For a president renowned for his literary skills, President Lincoln’s message to the Army of the Potomac following its loss at the Battle of Fredericksburg on December 13, 1862, stands out as a particularly feeble piece of writing. Certainly the lopsided loss was disheartening enough, but to have it come as it did so close to Christmas must have been especially dispiriting.
I dug up the text of his brief message while putting some finishing touches on Seizing Destiny: The Army of the Potomac’s Valley Forge and the Civil War Winter that Saved the Union, and I thought I’d pass it along:
Message to the Army of the Potomac
Executive Mansion, Washington, December 22, 1862.
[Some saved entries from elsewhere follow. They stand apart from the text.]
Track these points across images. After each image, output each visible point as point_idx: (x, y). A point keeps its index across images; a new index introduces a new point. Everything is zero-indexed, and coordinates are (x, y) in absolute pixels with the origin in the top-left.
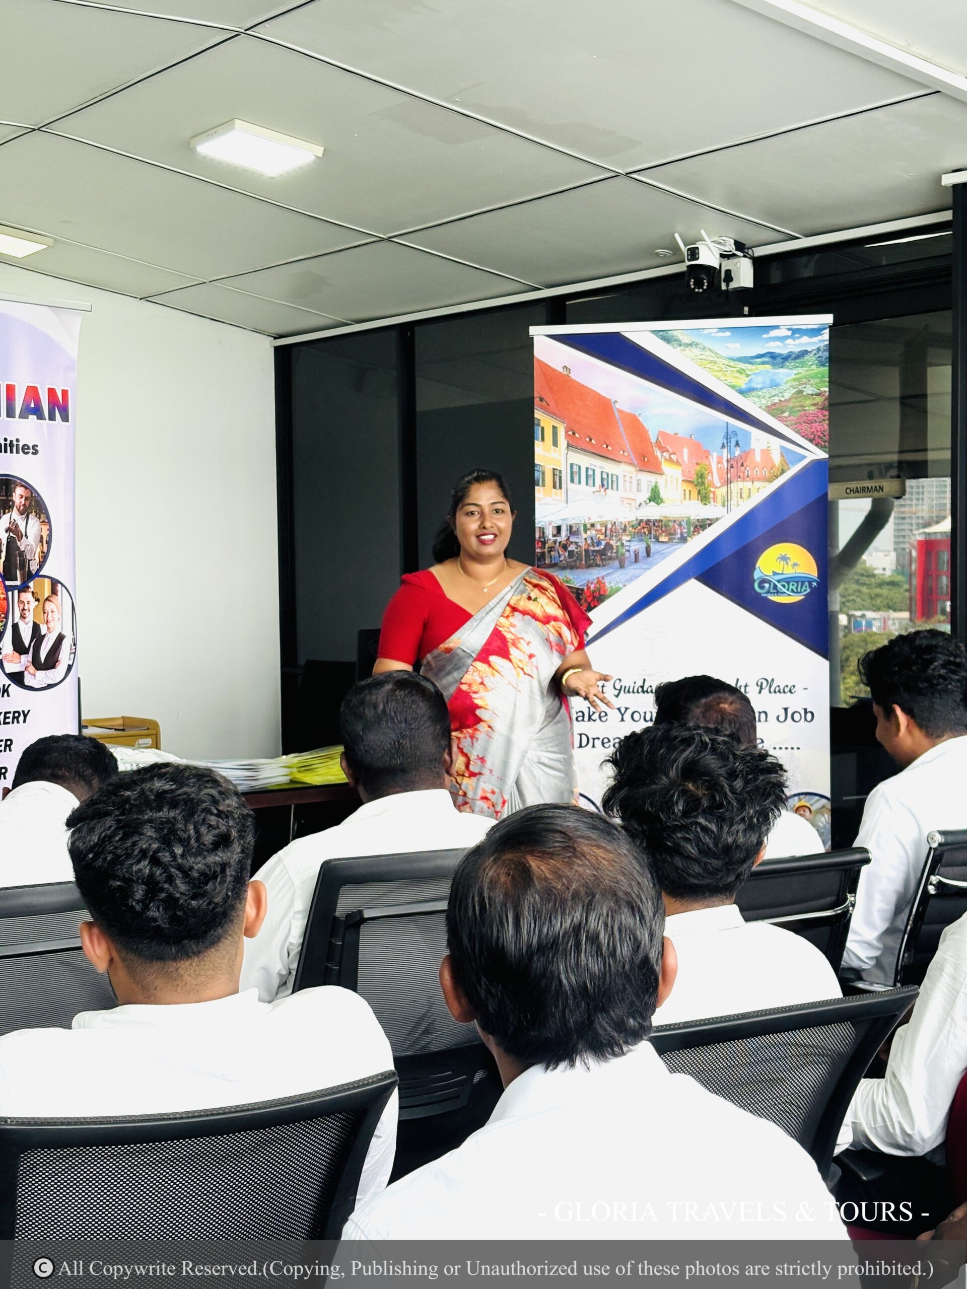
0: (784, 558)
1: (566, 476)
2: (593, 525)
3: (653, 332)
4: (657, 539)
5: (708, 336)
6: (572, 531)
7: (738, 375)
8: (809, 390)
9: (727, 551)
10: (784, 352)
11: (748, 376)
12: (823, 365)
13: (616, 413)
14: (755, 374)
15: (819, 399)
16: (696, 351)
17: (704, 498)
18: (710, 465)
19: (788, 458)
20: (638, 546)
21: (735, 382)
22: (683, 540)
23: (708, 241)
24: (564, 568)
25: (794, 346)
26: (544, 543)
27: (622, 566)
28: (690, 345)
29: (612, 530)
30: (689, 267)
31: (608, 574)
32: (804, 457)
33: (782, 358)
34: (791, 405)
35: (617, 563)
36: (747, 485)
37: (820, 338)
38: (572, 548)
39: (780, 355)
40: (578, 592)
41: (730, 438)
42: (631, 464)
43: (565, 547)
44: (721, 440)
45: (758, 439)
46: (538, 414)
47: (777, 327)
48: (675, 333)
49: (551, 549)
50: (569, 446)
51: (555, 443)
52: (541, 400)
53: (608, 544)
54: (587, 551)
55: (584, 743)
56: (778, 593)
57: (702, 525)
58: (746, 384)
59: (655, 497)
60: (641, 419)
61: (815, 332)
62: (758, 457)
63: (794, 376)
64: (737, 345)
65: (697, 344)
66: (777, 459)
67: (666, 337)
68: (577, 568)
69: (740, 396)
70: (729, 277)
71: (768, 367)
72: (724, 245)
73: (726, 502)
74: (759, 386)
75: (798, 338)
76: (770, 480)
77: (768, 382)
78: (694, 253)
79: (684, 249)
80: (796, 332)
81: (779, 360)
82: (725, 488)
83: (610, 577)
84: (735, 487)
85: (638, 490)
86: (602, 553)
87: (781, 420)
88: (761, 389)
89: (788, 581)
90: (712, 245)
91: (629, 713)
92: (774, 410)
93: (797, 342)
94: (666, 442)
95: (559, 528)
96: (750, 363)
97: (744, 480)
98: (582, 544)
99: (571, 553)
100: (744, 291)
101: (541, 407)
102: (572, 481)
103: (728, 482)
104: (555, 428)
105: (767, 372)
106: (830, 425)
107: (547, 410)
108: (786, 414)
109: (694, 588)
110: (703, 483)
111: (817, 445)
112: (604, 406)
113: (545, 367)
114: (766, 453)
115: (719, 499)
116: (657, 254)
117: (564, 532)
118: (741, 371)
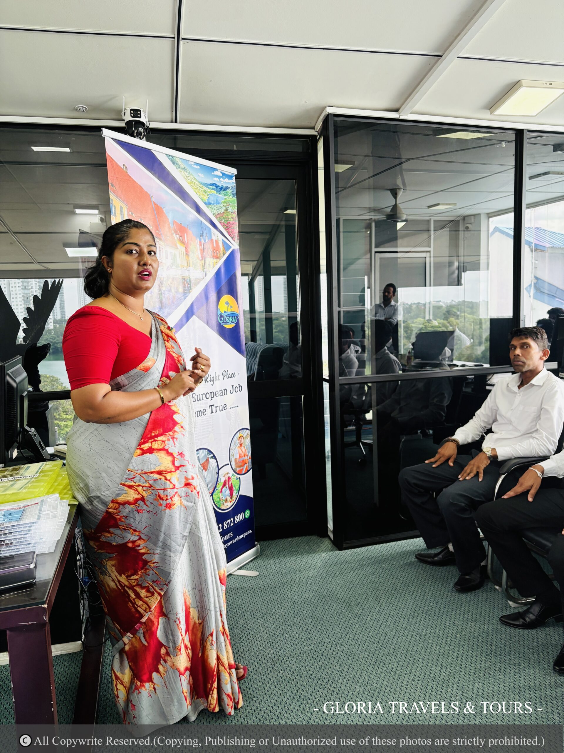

To the Army of the Potomac: I have just read your Commanding General’s preliminary report of the battle of Fredericksburg. Although you were not successful, the attempt was not an error, nor the failure other than an accident. The courage with which you, in an open field, maintained the contest against an entrenched foe, and the consummate skill and success with which you crossed and re-crossed the river, in face of the enemy, show that you possess all the qualities of a great army, which will yet give victory to the cause of the country and of popular government. Condoling with the mourners for the dead, and sympathizing with the severely wounded, I congratulate you that the number of both is comparatively so small.
I tender to you, officers and soldiers, the thanks of the nation.